Still both he and Vaillancourt admit there is no hard science showing that this type of ventilation is saving lives during opioid overdoses.

"And unfortunately we just don't have good information about whether people are giving rescue breaths," he said.

"We do have good information, though, that the take-home naloxone program is reversing overdoses and that people are surviving them ... and rescue breaths, we hope, are part of them."

Chest compressions can be an alternative

Call-takers for 911 are trained to give instruction to people trying to help someone who has overdosed on opiods, and that includes mouth-to-mouth breathing. But there is another option.

"Nobody will ever be coerced into it or bullied into it because there are people who just are simply not comfortable doing that," said Dr. William Dick who speaks for B.C Emergency Health Services.

In that case, instructions are given to perform CPR chest compressions.

Dr.

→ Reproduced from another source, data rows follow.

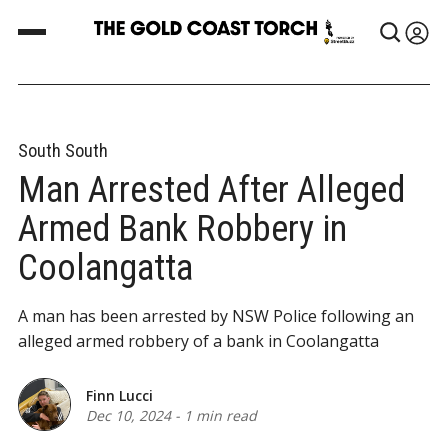
South South
Man Arrested After Alleged
Armed Bank Robbery in
Coolangatta
A man has been arrested by NSW Police following an
alleged armed robbery of a bank in Coolangatta
Finn Lucci
Dec 10, 2024
-
1 min read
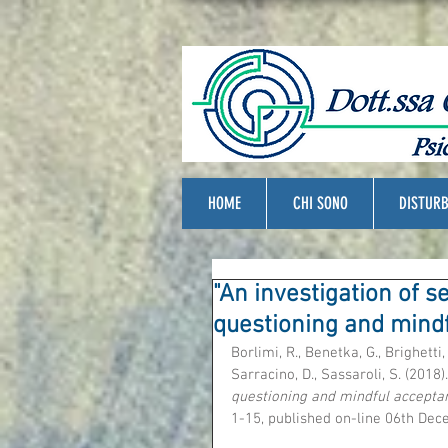
HOME
CHI SONO
DISTURB
"An investigation of s
questioning and mind
Borlimi, R., Benetka, G., Brighetti, G
Sarracino, D., Sassaroli, S. (2018).
questioning and mindful accepta
1-15, published on-line 06th Dec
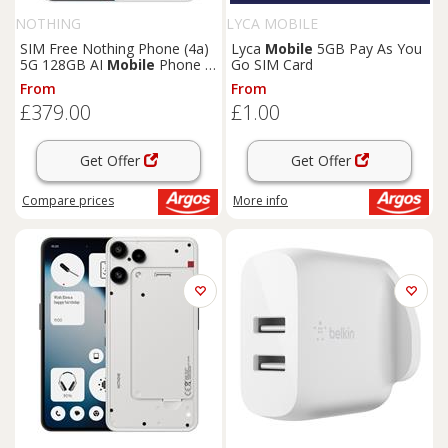
NOTHING
LYCA MOBILE
SIM Free Nothing Phone (4a)
Lyca
Mobile
5GB Pay As You
5G 128GB AI
Mobile
Phone -
Go SIM Card
White
From
From
£379.00
£1.00
Get Offer
Get Offer
Compare
prices
More info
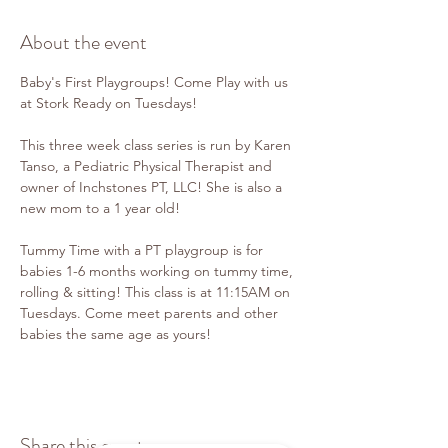
About the event
Baby's First Playgroups! Come Play with us 
at Stork Ready on Tuesdays!
This three week class series is run by Karen 
Tanso, a Pediatric Physical Therapist and 
owner of Inchstones PT, LLC! She is also a 
new mom to a 1 year old!
Tummy Time with a PT playgroup is for 
babies 1-6 months working on tummy time, 
rolling & sitting! This class is at 11:15AM on 
Tuesdays. Come meet parents and other 
babies the same age as yours!
Share this event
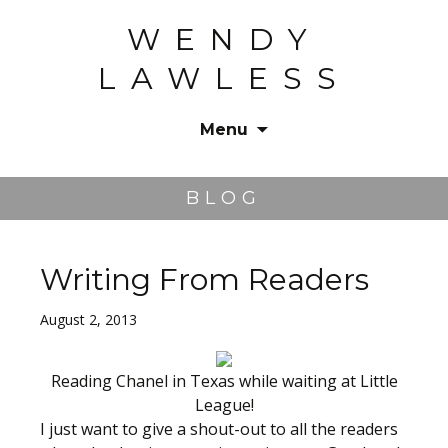
WENDY
LAWLESS
Menu
Skip
to
BLOG
content
Writing From Readers
August 2, 2013
Reading Chanel in Texas while waiting at Little
League!
I just want to give a shout-out to all the readers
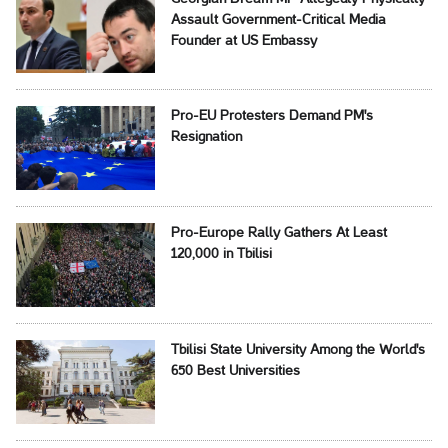
Assault Government-Critical Media
Founder at US Embassy
Pro-EU Protesters Demand PM's
Resignation
Pro-Europe Rally Gathers At Least
120,000 in Tbilisi
Tbilisi State University Among the World's
650 Best Universities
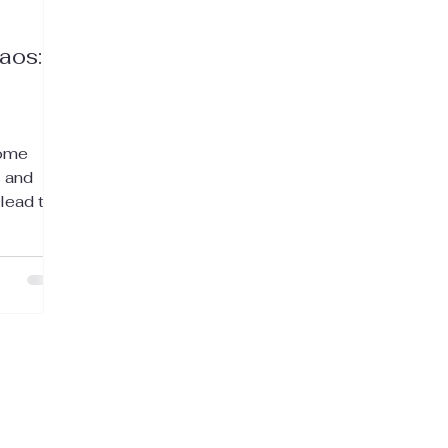
aos:
come
 and
 lead to
n, days
feeling
.
mily and
e still
un and
orts
aking the
ess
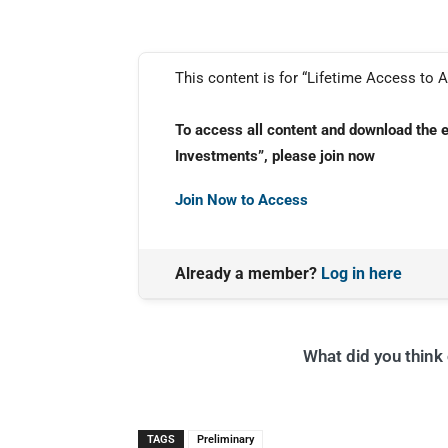
This content is for “Lifetime Access to A
To access all content and download the 
Investments”, please join now
Join Now to Access
Already a member?
Log in here
What did you think o
TAGS
Preliminary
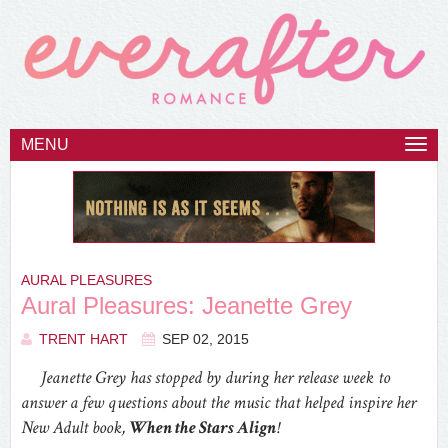
MENU
Togg
navi
AURAL PLEASURES
Aural Pleasures: Jeanette Grey
TRENT HART
SEP 02, 2015
Jeanette Grey has stopped by during her release week to
answer a few questions about the music that helped inspire her
New Adult book,
When the Stars Align
!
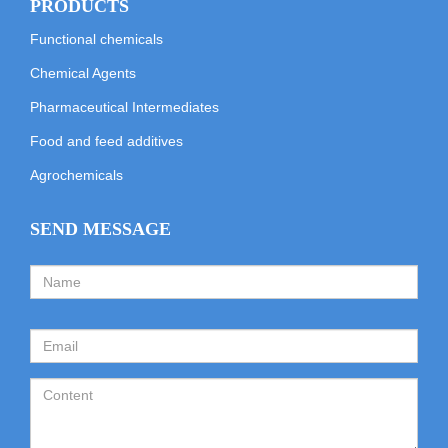
PRODUCTS
Functional chemicals
Chemical Agents
Pharmaceutical Intermediates
Food and feed additives
Agrochemicals
SEND MESSAGE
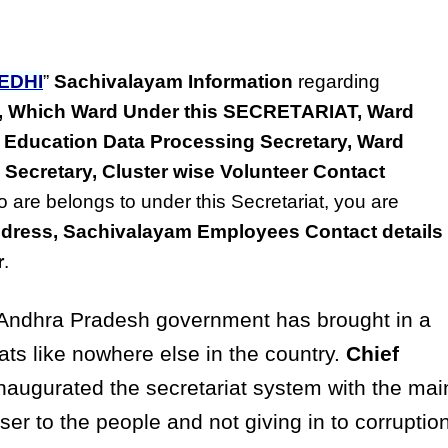
EDHI
”
Sachivalayam Information
regarding
ss, Which Ward Under this SECRETARIAT, Ward
 Education Data Processing Secretary, Ward
 Secretary, Cluster wise Volunteer Contact
o are belongs to under this Secretariat, you are
dress, Sachivalayam Employees Contact details
r
.
ndhra Pradesh government has brought in a
ats like nowhere else in the country.
Chief
naugurated the secretariat system with the mai
ser to the people and not giving in to corruptio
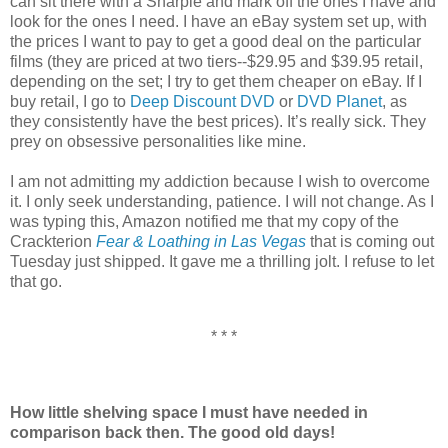
can sit there with a Sharpie and mark off the ones I have and
look for the ones I need. I have an eBay system set up, with
the prices I want to pay to get a good deal on the particular
films (they are priced at two tiers--$29.95 and $39.95 retail,
depending on the set; I try to get them cheaper on eBay. If I
buy retail, I go to
Deep Discount DVD
or
DVD Planet
, as
they consistently have the best prices). It’s really sick. They
prey on obsessive personalities like mine.
I am not admitting my addiction because I wish to overcome
it. I only seek understanding, patience. I will not change. As I
was typing this, Amazon notified me that my copy of the
Crackterion
Fear & Loathing in Las Vegas
that is coming out
Tuesday just shipped. It gave me a thrilling jolt. I refuse to let
that go.
* * *
How little shelving space I must have needed in
comparison back then. The good old days!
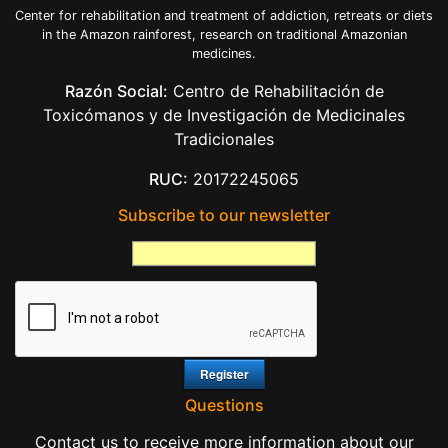
Center for rehabilitation and treatment of addiction, retreats or diets
in the Amazon rainforest, research on traditional Amazonian
medicines.
Razón Social:
Centro de Rehabilitación de
Toxicómanos y de Investigación de Medicinales
Tradicionales
RUC:
20172245065
Subscribe to our newsletter
Questions
Contact us to receive more information about our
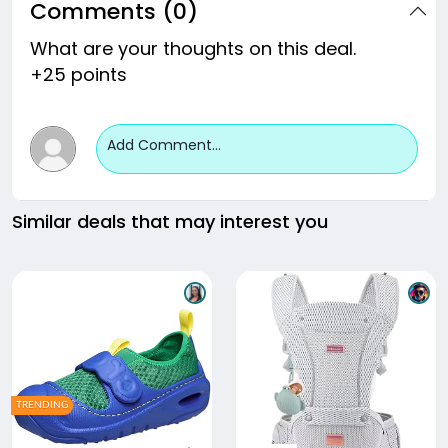
Comments (0)
What are your thoughts on this deal.
+25 points
Add Comment...
Similar deals that may interest you
TRENDING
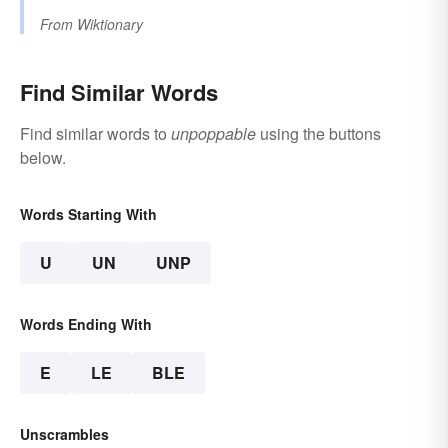
From
Wiktionary
Find Similar Words
Find similar words to
unpoppable
using the buttons
below.
Words Starting With
U
UN
UNP
Words Ending With
E
LE
BLE
Unscrambles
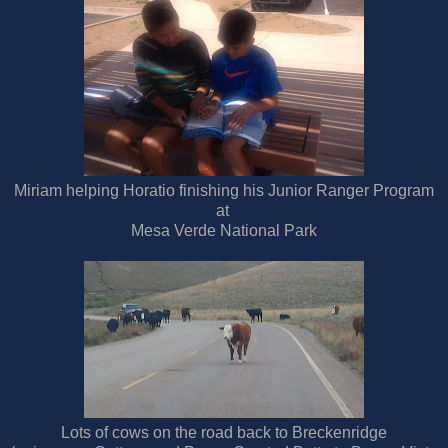
Miriam helping Horatio finishing his Junior Ranger Program
at
Mesa Verde National Park
Lots of cows on the road back to Breckenridge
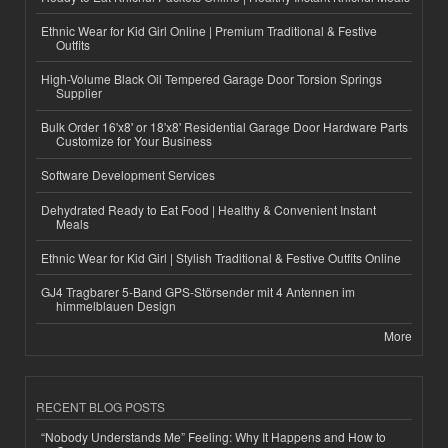
Ethnic Wear for Kid Girl Online | Premium Traditional & Festive
Outfits
High-Volume Black Oil Tempered Garage Door Torsion Springs
Supplier
Bulk Order 16'x8' or 18'x8' Residential Garage Door Hardware Parts
Customize for Your Business
Software Development Services
Dehydrated Ready to Eat Food | Healthy & Convenient Instant
Meals
Ethnic Wear for Kid Girl | Stylish Traditional & Festive Outfits Online
GJ4 Tragbarer 5-Band GPS-Störsender mit 4 Antennen im
himmelblauen Design
More
RECENT BLOG POSTS
“Nobody Understands Me” Feeling: Why It Happens and How to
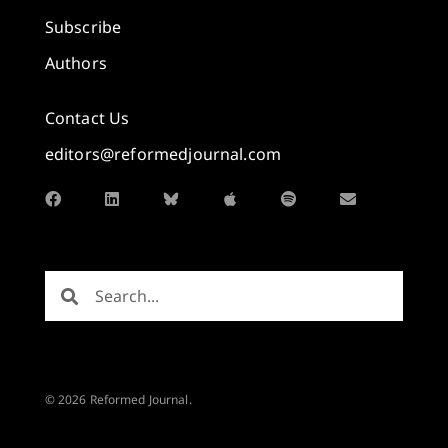
Subscribe
Authors
Contact Us
editors@reformedjournal.com
© 2026 Reformed Journal.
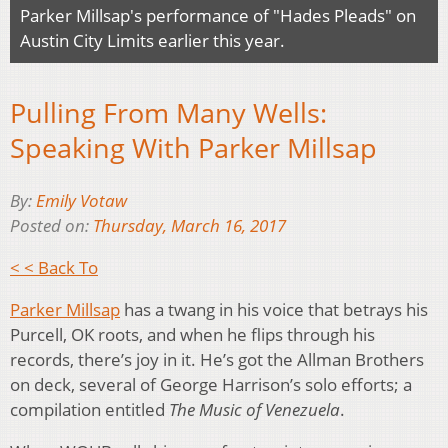
Parker Millsap's performance of "Hades Pleads" on
Austin City Limits earlier this year.
Pulling From Many Wells:
Speaking With Parker Millsap
By:
Emily Votaw
Posted on:
Thursday, March 16, 2017
< < Back To
Parker Millsap
has a twang in his voice that betrays his
Purcell, OK roots, and when he flips through his
records, there’s joy in it. He’s got the Allman Brothers
on deck, several of George Harrison’s solo efforts; a
compilation entitled
The Music of Venezuela
.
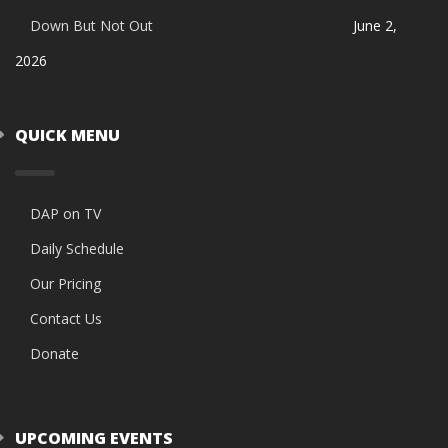
Down But Not Out
June 2,
2026
QUICK MENU
DAP on TV
Daily Schedule
Our Pricing
Contact Us
Donate
UPCOMING EVENTS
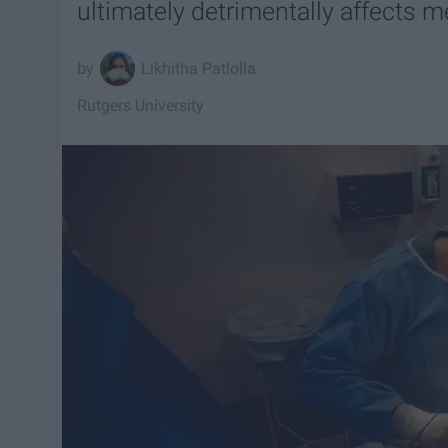
ultimately detrimentally affects m
Likhitha Patlolla
Rutgers University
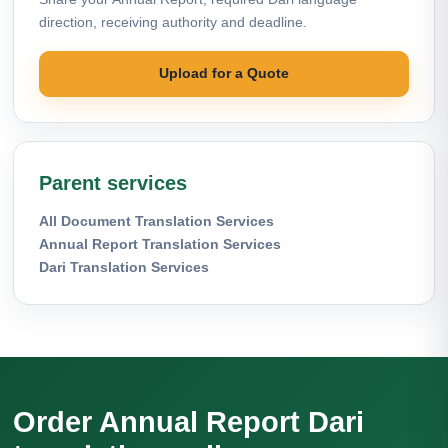
direction, receiving authority and deadline.
Upload for a Quote
Parent services
All Document Translation Services
Annual Report Translation Services
Dari Translation Services
Order Annual Report Dari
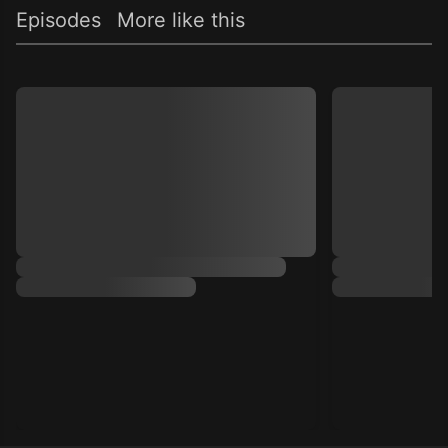
Episodes
More like this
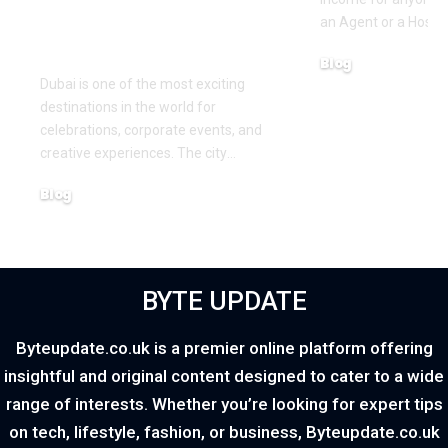
Creating Memorable
an Agent or a Host, 
Experiences
Blog
Dubai is one of the most exciting
March 16, 2026
destinations in the world for
celebrations, corporate events, and
creative experiences. The city
…
Blog
March 18, 2026
BYTE UPDATE
Byteupdate.co.uk is a premier online platform offering
insightful and original content designed to cater to a wide
range of interests. Whether you’re looking for expert tips
on tech, lifestyle, fashion, or business, Byteupdate.co.uk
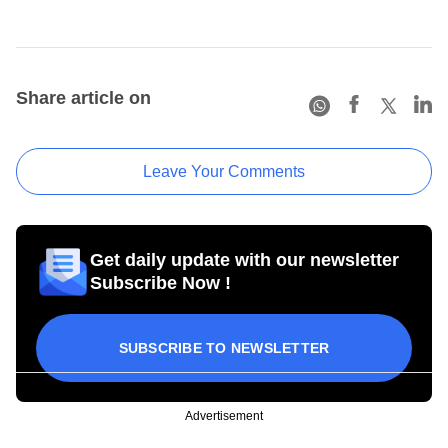
Share article on
Leave Your Comments
Get daily update with our newsletter
Subscribe Now !
SUBSCRIBE TO NEWSLETTER
Advertisement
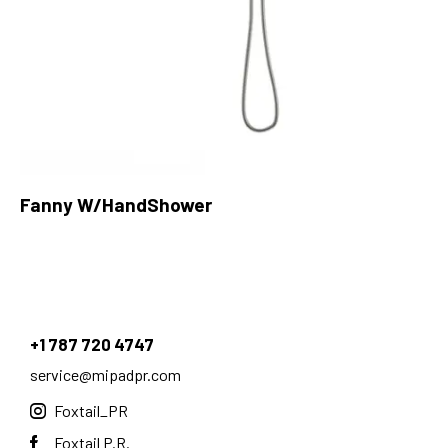
Fanny W/HandShower
+1 787 720 4747
service@mipadpr.com
Foxtail_PR
Foxtail P.R.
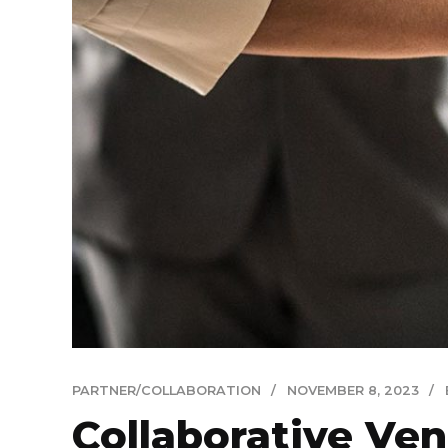
PARTNER/COLLABORATION
NOVEMBER 8, 2023
Collaborative Ven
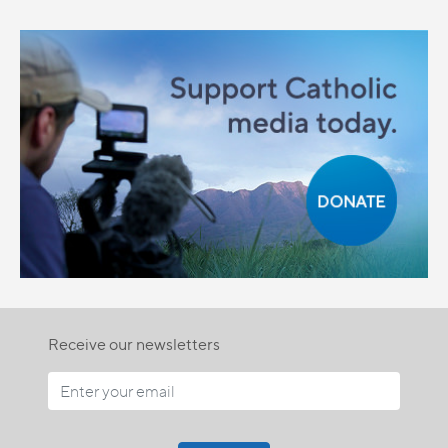
Receive our newsletters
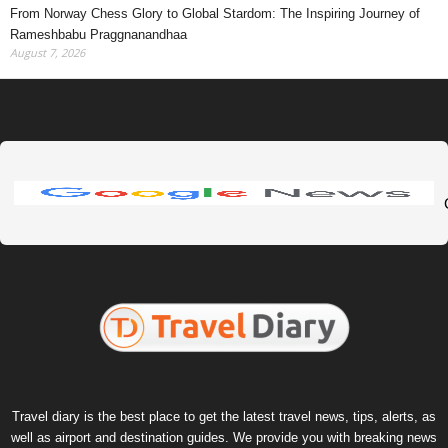
From Norway Chess Glory to Global Stardom: The Inspiring Journey of
Rameshbabu Praggnanandhaa
August 7, 2026
Travel diary is the best place to get the latest travel news, tips, alerts, as
well as airport and destination guides. We provide you with breaking news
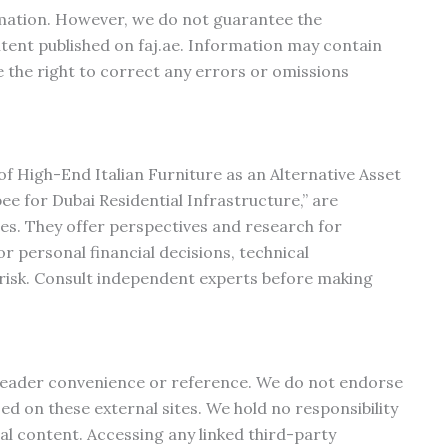
rmation. However, we do not guarantee the
ontent published on faj.ae. Information may contain
 the right to correct any errors or omissions
s of High-End Italian Furniture as an Alternative Asset
e for Dubai Residential Infrastructure,” are
es. They offer perspectives and research for
r personal financial decisions, technical
 risk. Consult independent experts before making
r reader convenience or reference. We do not endorse
ed on these external sites. We hold no responsibility
nal content. Accessing any linked third-party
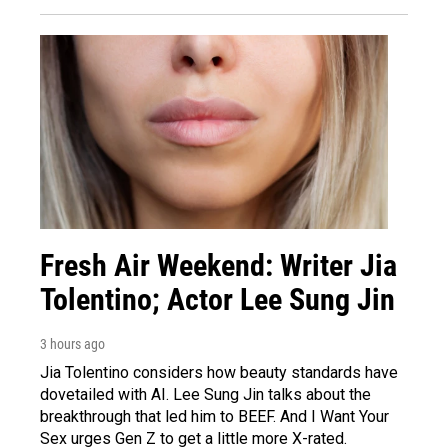
Fresh Air Weekend: Writer Jia
Tolentino; Actor Lee Sung Jin
3 hours ago
Jia Tolentino considers how beauty standards have
dovetailed with AI. Lee Sung Jin talks about the
breakthrough that led him to BEEF. And I Want Your
Sex urges Gen Z to get a little more X-rated.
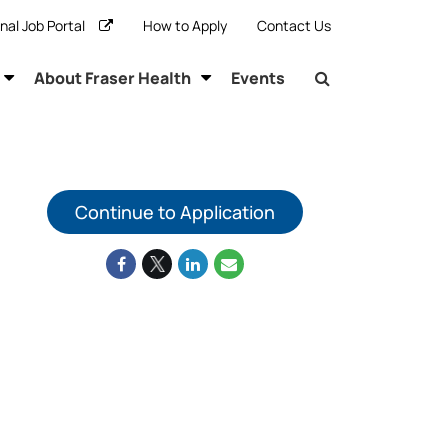
rnal Job Portal
How to Apply
Contact Us
About Fraser Health
Events
Continue to Application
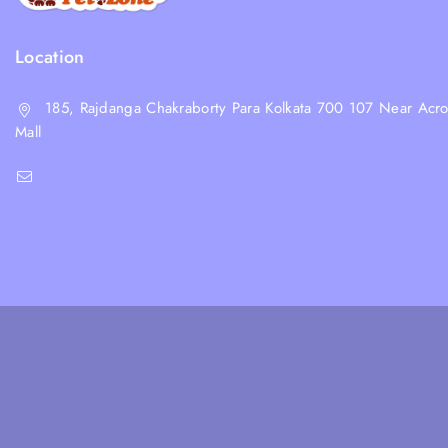
Location
185, Rajdanga Chakraborty Para Kolkata 700 107 Near Acro
Mall
shop@whiskeepetzone.com
+91 98311 31624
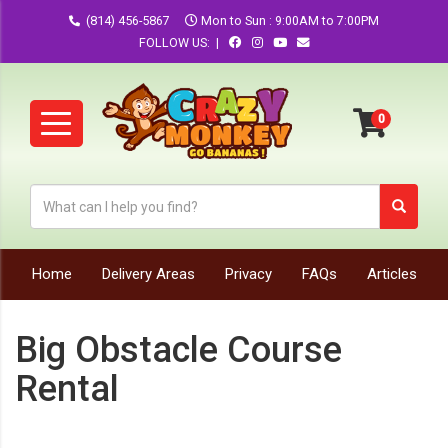
(814) 456-5867
Mon to Sun : 9:00AM to 7:00PM
FOLLOW US: |
Home
Delivery Areas
Privacy
FAQs
Articles
Big Obstacle Course
Rental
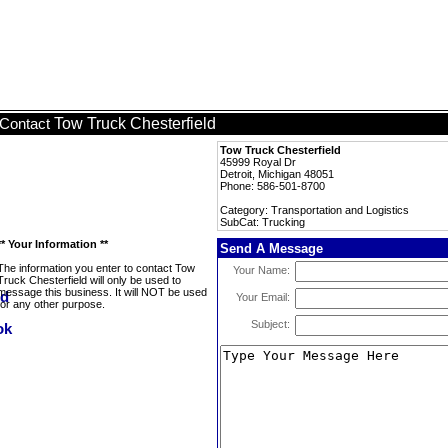
Tow Truck Chesterfield
Contact
Tow Truck Chesterfield
45999 Royal Dr
Detroit, Michigan 48051
Phone: 586-501-8700
Category: Transportation and Logistics
SubCat: Trucking
** Your Information **
Send A Message
The information you enter to contact Tow
Your Name:
Truck Chesterfield will only be used to
message this business. It will NOT be used
Your Email:
for any other purpose.
Subject:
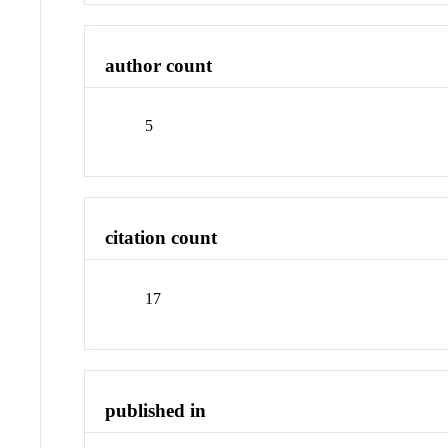
author count
5
citation count
17
published in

William Dick with B.C. Emergency Health Services says 911 call-takers can provide instructions over the phone about how to support a victim of an opioid overdose until emergency responders arrive. (Rafferty Baker/CBC)

"Because that act of of pushing on the chest and doing CPR actually moves enough air in and out of the lungs to get some oxygen in there," said Dick.

It's something Vallaincourt agrees with, that at least doing chest compressions, will provide some benefit and certainly no harm to someone in crisis.

"Even if you've never, ever been trained in CPR, you should try something," he said "It's easy: there's a chest, put your hands in the middle, push hard, push fast."